**Aufgabenstellung:** Erkläre mithilfe des Berichts über den Ethnologie-Vortrag unten, warum die landwirtschaftlichen Techniken im nordöstlichen Oderbruch vor 200 Jahren verbessert werden mussten. Antworte in ein bis drei Sätzen.

**Text zur Analyse:**
===============

Vom Schwarzbrot ökologischer Überlebenskunst

Der letzte Vortrag der Ringvorlesung wurde aus der Perspektive der Ethnologie auf nachhaltige Handlungsweisen gehalten. Eingeleitet hat Frau Scholze-Irrlitz mit einem kleinen Einblick in die Geschichte der Ethnologie an sich, wobei sie hier auf eine Ausstellung über Rousseau verwies, der von Lévi-Strauss, einem Ethnologen, als der Begründer der Disziplin beschrieben und gelobt wurde.

Darauf folge eine Erläuterung zum Begriff „sustineo“, (sustainability, Nachhaltigkeit). Dieser hat sowohl einen zeitlichen Aspekt, als „zeitlicher Ablauf“, als auch einen räumlichen, im Sinne von „standhalten“.

Danach ging es um die Idee der „Wiederherstellung eines Gleichgewichts“ vom Lebenszyklus des Menschen und der Natur, wobei dieses Gleichgewicht kulturell und regional anscheinend verschieden ist und es immer wieder zu einer Aushandlung dieser Balance kommen muss/sollte. Die Frage die sich hier stellt: Gibt oder gab es überhaupt einen solchen Zustand und muss er wieder hergestellt oder bewahrt werden?

Daran schloss sich eine Überlegung zum komfortablen Leben an, dass anscheinend nur möglich ist durch dauerhaftes Wachstum, welches erhalten werden muss. Wachstum wird damit auch als personeller Wachstum betrachtet, mit dem man sich heute identifiziert und damit einer Gruppe zuordnet. Diese Perspektive des dauerhaften Wachstums ist jedoch eine eher lineare Sichtweise, in der wertvolle soziale Erfahrungen keine Beachtung finden.

Nach dieser Einführung wurden zwei Beispiele aus der historischen Ethnologie genannt. Ersteres handelte von der Veränderung der landwirtschaftlichen Nutzung/Technik im nordöstlichen Oderbruch vor 200 Jahren. Hier spielten zwei Frauen, Mutter und Tochter von Friedland, eine tragende Rolle. Beide beschäftigten sich mitunter mit der Fruchtwechselwirtschaft. Dies geschah in einer Zeit, als die Bevölkerung anstieg, was eine Nachfrage nach Nahrung mit sich zog und somit die landwirtschaftlichen Techniken einer Optimierung bedurften, um diesen Bedarf zu decken.

===============

**Entnommenes Material:**
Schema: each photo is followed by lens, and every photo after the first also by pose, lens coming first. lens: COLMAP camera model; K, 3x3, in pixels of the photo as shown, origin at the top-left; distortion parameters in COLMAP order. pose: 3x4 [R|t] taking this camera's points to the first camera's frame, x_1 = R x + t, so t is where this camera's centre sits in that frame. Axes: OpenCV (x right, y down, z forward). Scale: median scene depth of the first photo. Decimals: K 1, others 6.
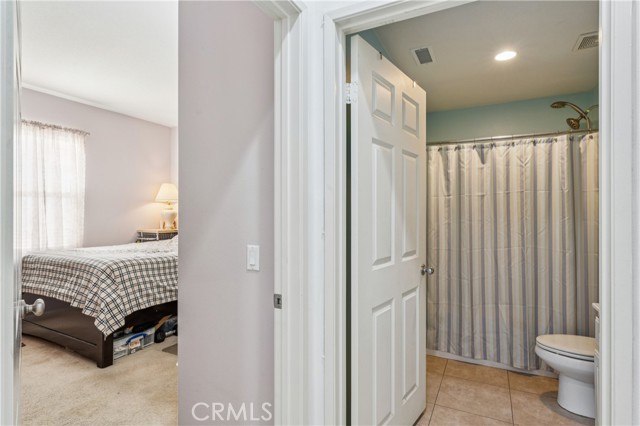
lens RADIAL K [[331.4, 0, 320.0], [0, 331.4, 213.0], [0, 0, 1]] dist [0.000715, -0.000314]
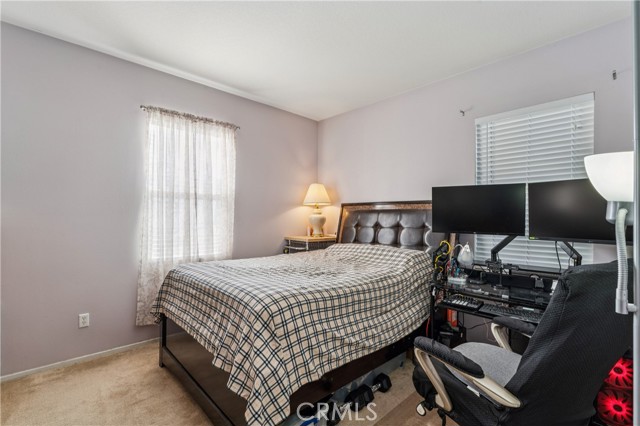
lens RADIAL K [[296.9, 0, 320.0], [0, 296.9, 213.0], [0, 0, 1]] dist [0.000727, 0.000198]
pose [[0.942543, -0.001103, -0.334083, -0.375216], [-0.004885, 0.999842, -0.017083, 0.000015], [0.334049, 0.017733, 0.942389, 0.538192]]
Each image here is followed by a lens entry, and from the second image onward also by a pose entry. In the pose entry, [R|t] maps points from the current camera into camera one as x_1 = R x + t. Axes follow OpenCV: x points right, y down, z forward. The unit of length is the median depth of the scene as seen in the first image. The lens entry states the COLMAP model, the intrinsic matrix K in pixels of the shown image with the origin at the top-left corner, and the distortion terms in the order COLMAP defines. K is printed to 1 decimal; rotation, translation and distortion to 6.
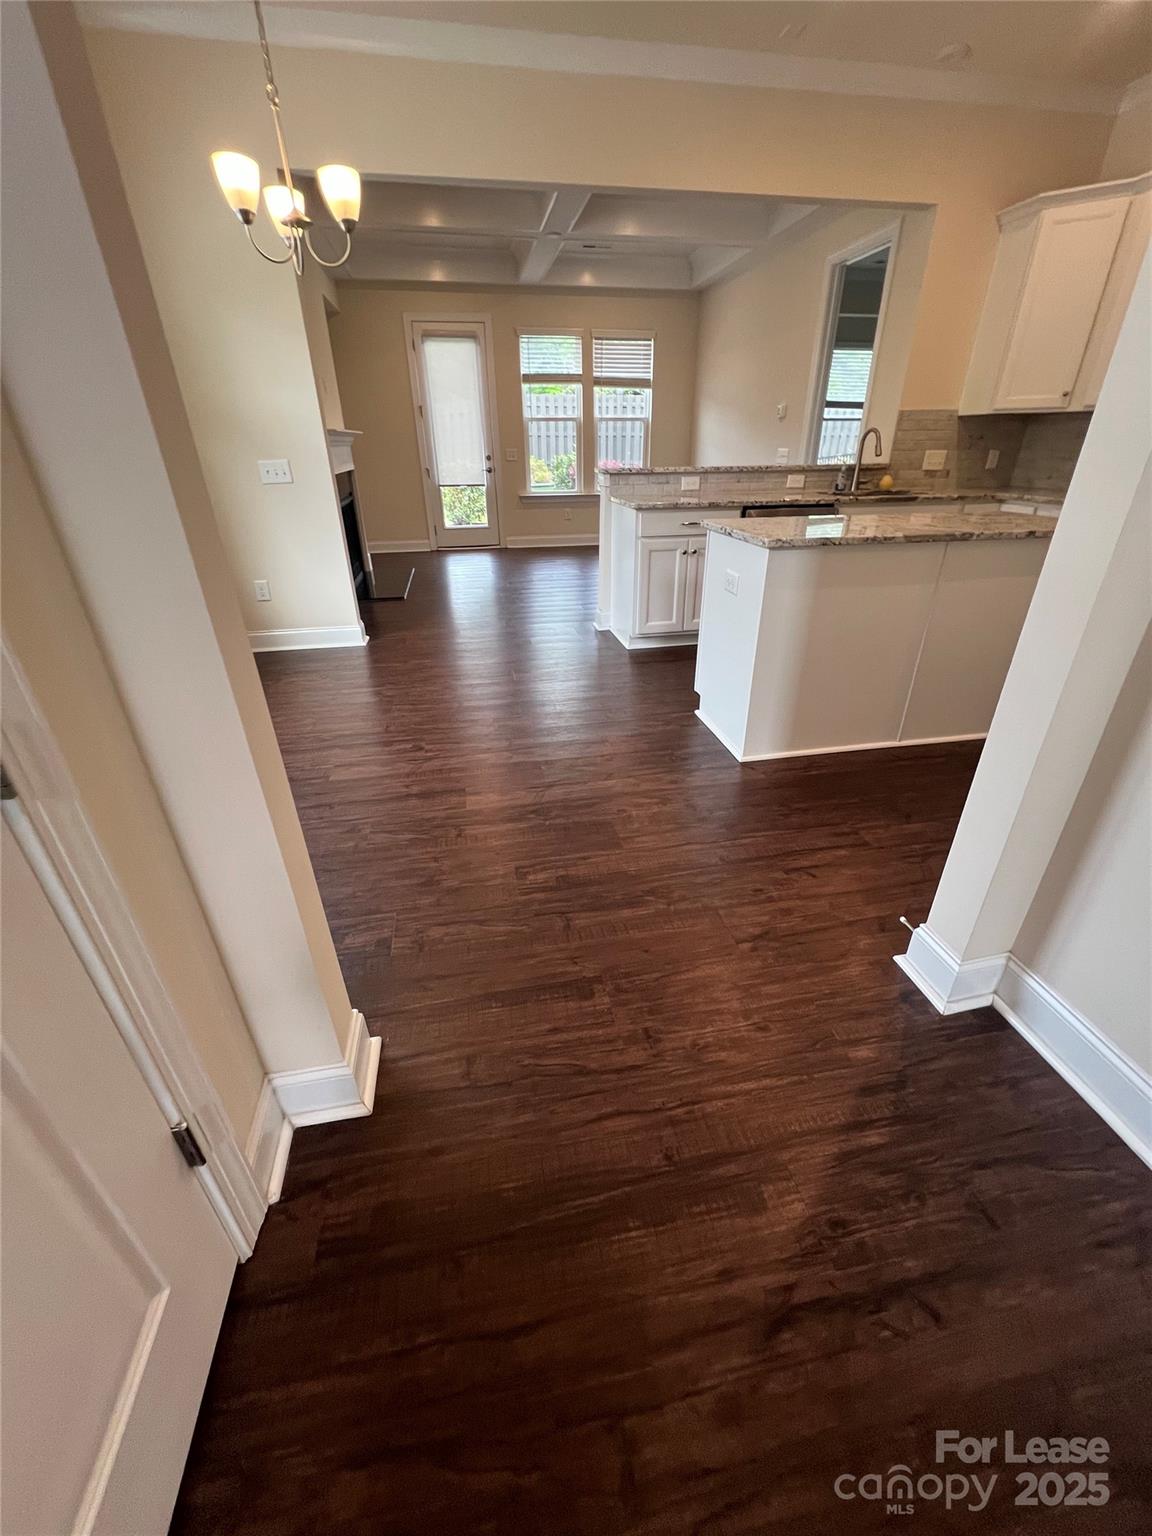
lens RADIAL K [[613.8, 0, 576.0], [0, 613.8, 768.0], [0, 0, 1]] dist [-0.000825, -0.000132]
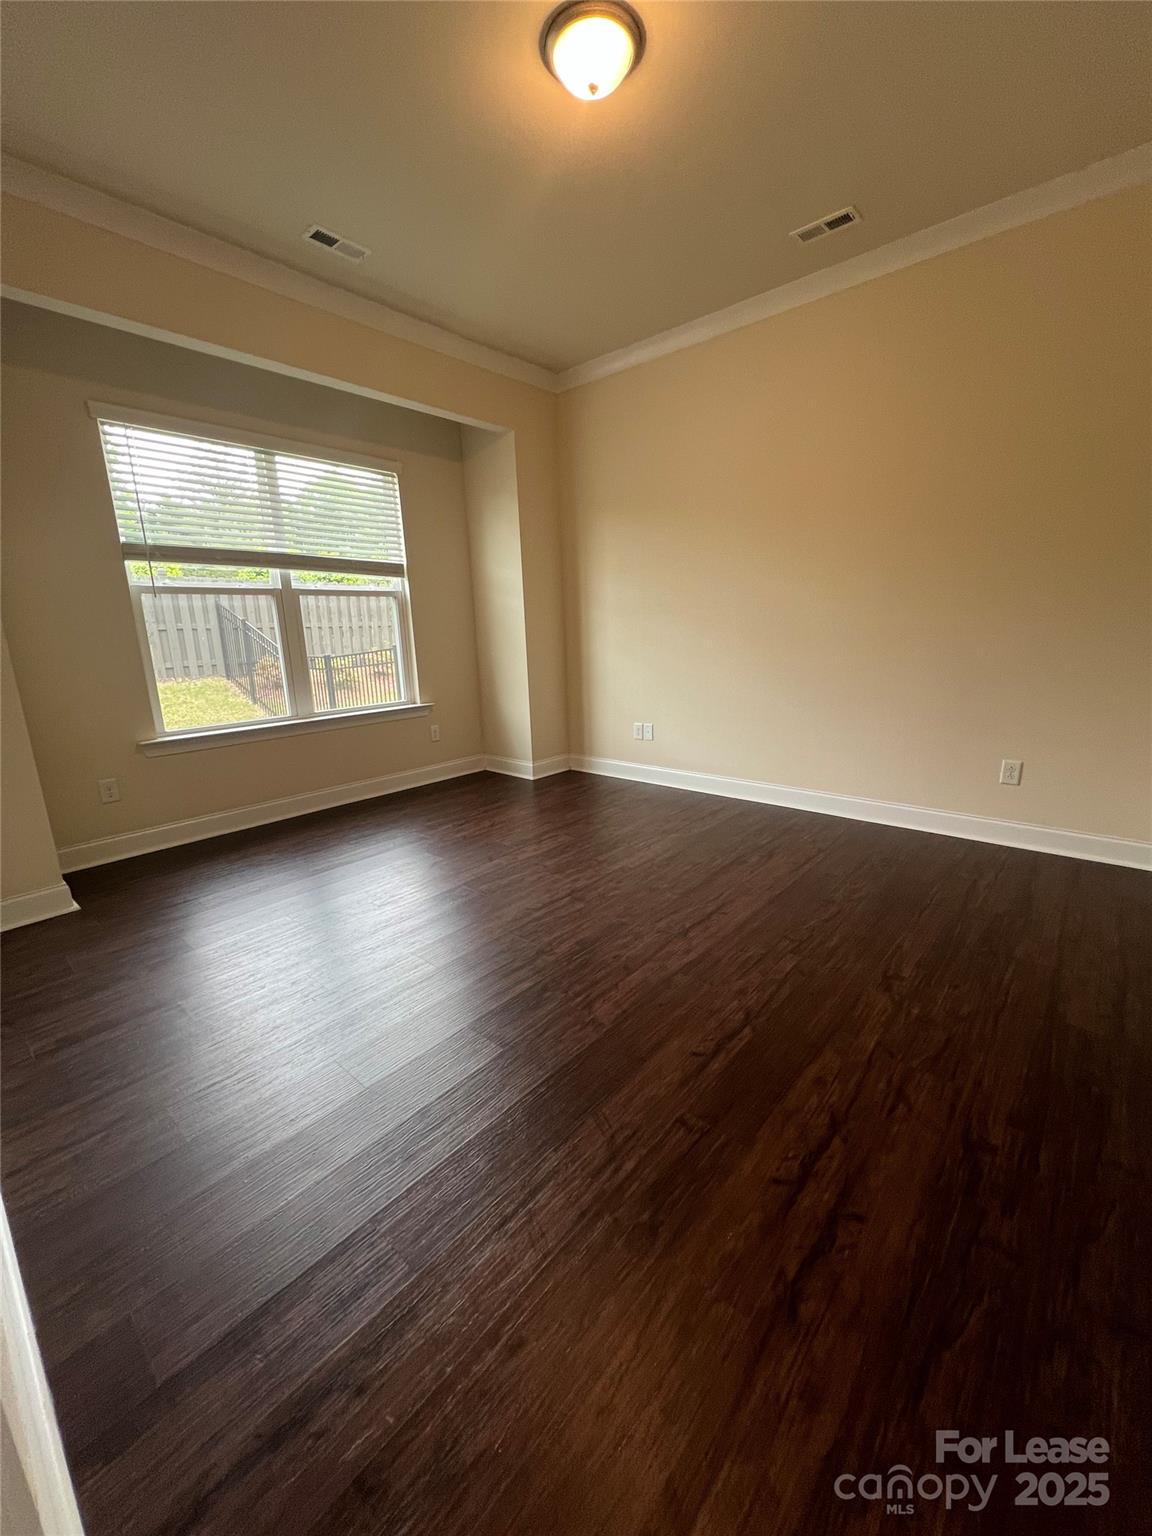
lens RADIAL K [[613.8, 0, 576.0], [0, 613.8, 768.0], [0, 0, 1]] dist [-0.000825, -0.000132]
pose [[0.787788, -0.149981, 0.597407, -0.534416], [0.297929, 0.941679, -0.156460, 0.001440], [-0.539100, 0.301242, 0.786527, -0.007168]]
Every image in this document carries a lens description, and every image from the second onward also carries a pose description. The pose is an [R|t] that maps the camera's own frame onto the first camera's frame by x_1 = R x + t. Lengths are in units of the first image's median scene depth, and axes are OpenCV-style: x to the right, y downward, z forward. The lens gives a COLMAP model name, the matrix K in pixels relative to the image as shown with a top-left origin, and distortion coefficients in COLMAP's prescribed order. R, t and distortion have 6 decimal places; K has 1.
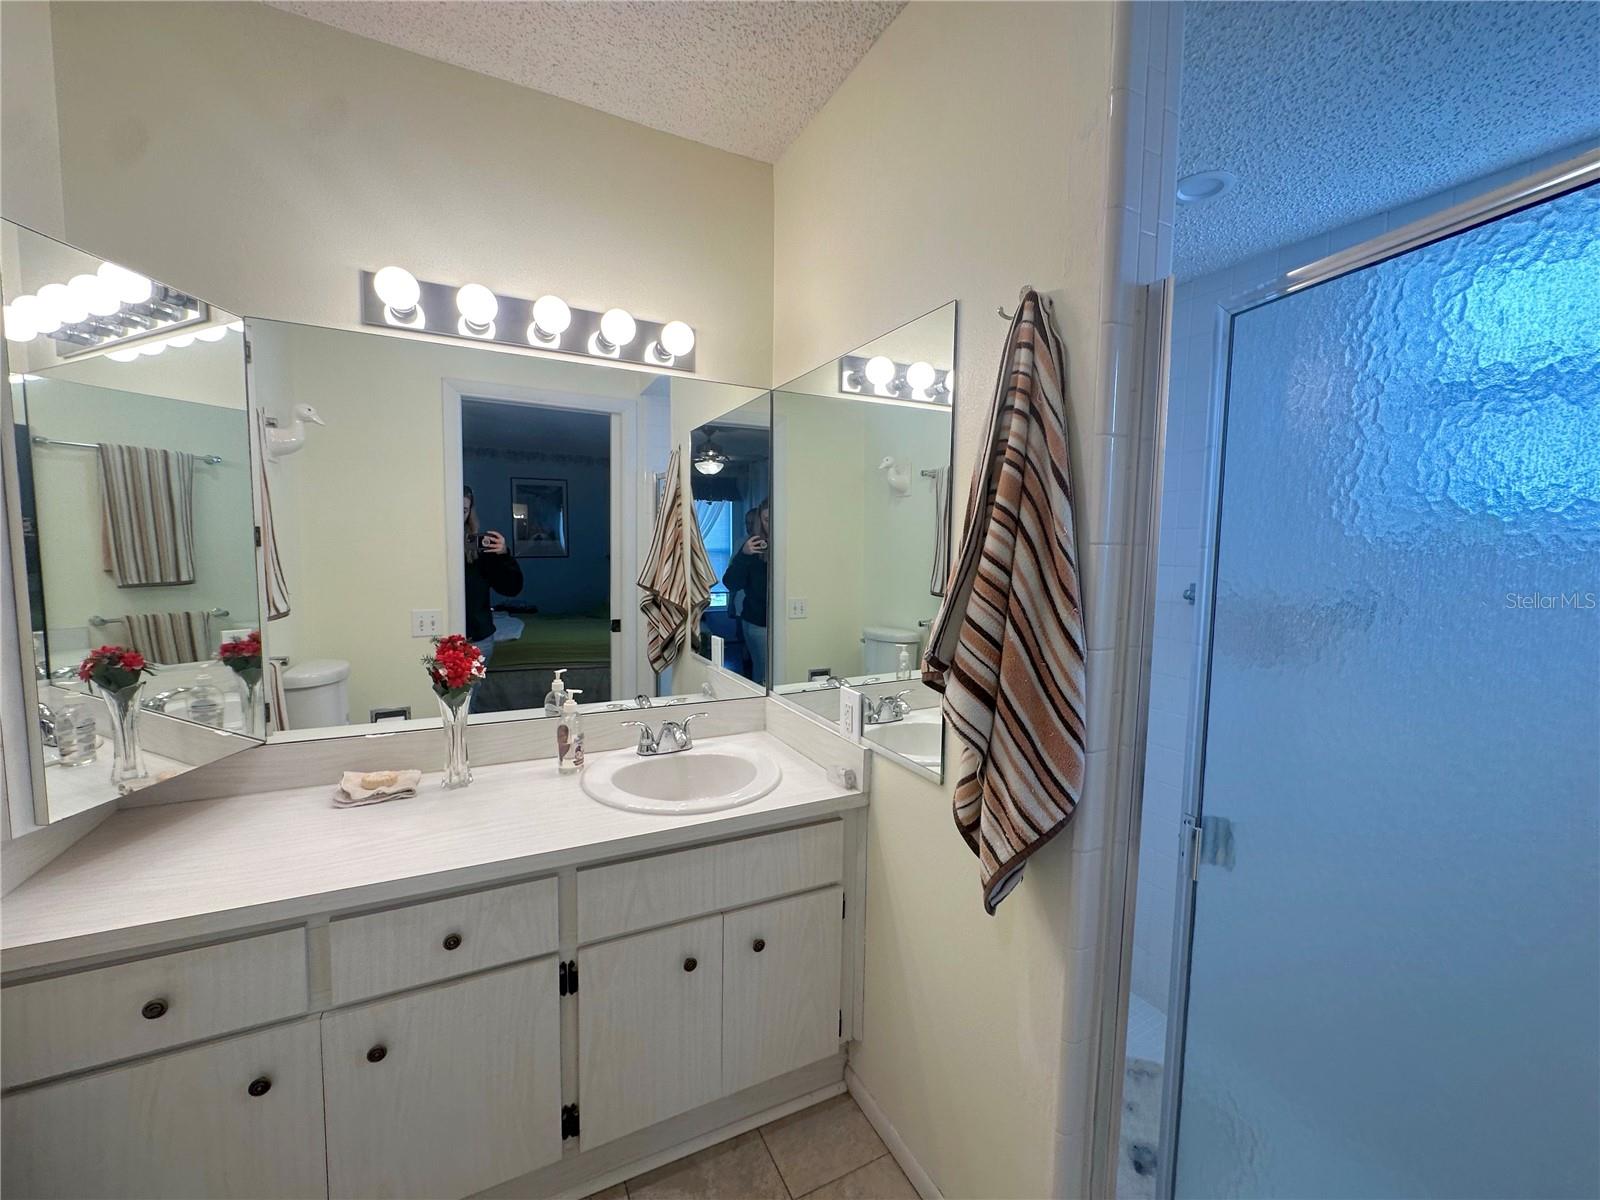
lens RADIAL K [[640.2, 0, 798.6], [0, 640.2, 600.5], [0, 0, 1]] dist [-0.003738, 0.000631]
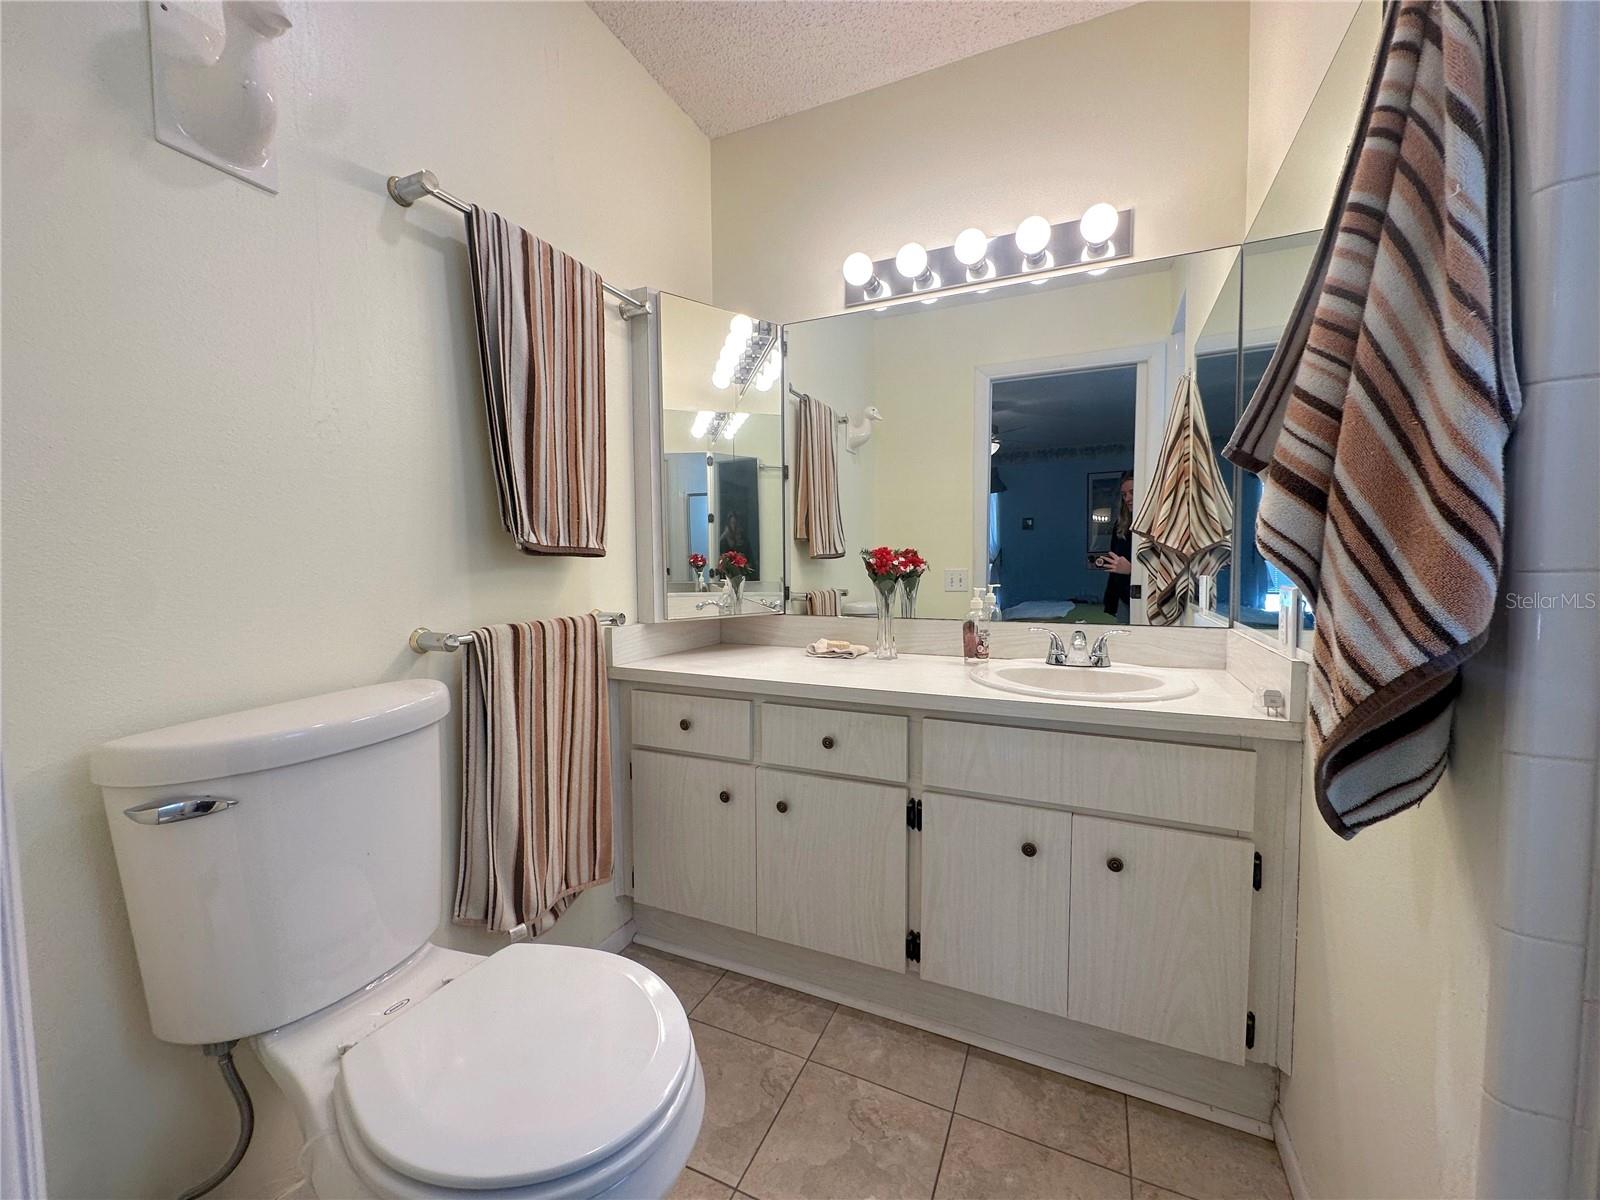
lens RADIAL K [[640.2, 0, 798.6], [0, 640.2, 600.5], [0, 0, 1]] dist [-0.003738, 0.000631]
pose [[0.624072, 0.024031, -0.780997, 0.384333], [-0.046455, 0.998900, -0.006386, 0.233574], [0.779985, 0.040267, 0.624502, 0.120356]]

===============

**Schriftliche Lösung:** Die Bevölkerung stieg damals an, und dadurch wuchs die Nachfrage nach Nahrung. Um diesen Bedarf zu decken, mussten die landwirtschaftlichen Techniken optimiert werden.